Yellow-edged pages peek out from old file folders on her desk. A stack of notes, type-written on thin paper. These are her father’s original notations and thoughts.

“I’m very influenced by his designs,” she says. “They were sleek, very Modernist. They echoed the idea of spacecraft. He always said, ‘The best design is the simplest design.’”

As she works, taking away layers of wax she discovers a symbol from an ancient alphabet she’d transferred to the canvas in the early stages of the painting.
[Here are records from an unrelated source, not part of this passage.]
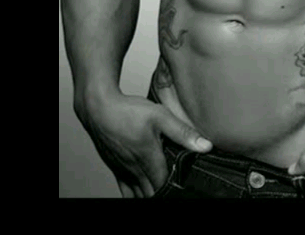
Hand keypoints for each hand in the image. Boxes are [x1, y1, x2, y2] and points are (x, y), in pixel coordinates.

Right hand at [76, 92, 212, 197]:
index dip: (176, 189)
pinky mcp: (115, 168)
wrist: (98, 108)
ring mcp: (124, 170)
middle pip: (153, 193)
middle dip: (164, 193)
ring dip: (151, 195)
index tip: (186, 188)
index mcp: (149, 159)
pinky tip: (141, 194)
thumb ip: (183, 133)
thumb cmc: (128, 111)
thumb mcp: (160, 116)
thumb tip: (206, 146)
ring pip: (139, 194)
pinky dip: (134, 195)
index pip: (166, 185)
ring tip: (161, 192)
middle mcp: (136, 169)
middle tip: (176, 190)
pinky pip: (125, 190)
The celestial alphabet from the Book of Raziel, where the lines of each letter stands for the spaces between stars.

“The idea that language comes from the stars is fascinating,” she says, moving her sharp razor more slowly, careful to only unearth the painting to a certain point and no further. “There’s so much information out there, our mind is not enough to understand it all. We need a mind/body/spirit integrated way of experiencing — you can’t get there from any one angle.”

Painter Catherine Courtenaye follows Mast’s work and believes Mast has gotten to a place where not many artists have been able to find.

“Her paintings embody her wide-ranging research and her own temperament: she’s truly passionate about astrophysics and contemporary painting, and also a fervent Jungian,” Courtenaye says. “She has forged a body of work that makes the collective unconscious visible and palpable — a feat with which generations of artists have struggled.”

Considering her latest series, which concentrated on her own cosmological perspective, Courtenaye feels Mast has some serious things to say about our world and beyond.

“Her recent paintings, suggesting the explosive fairy dust of cosmic beginnings and endings, create their own convincing reality,” she says. “They suggest a primal remembering, while peering into our shared future. Although her sources include ancient signs and symbols, and her chosen medium of wax and pigment is archaic, her recent paintings have a modern, fresh zing to them.”

If, as Joseph Campbell once said, “We need a new mythology for our time,” then perhaps we should be looking to the encaustic works of Sara Mast for those stories.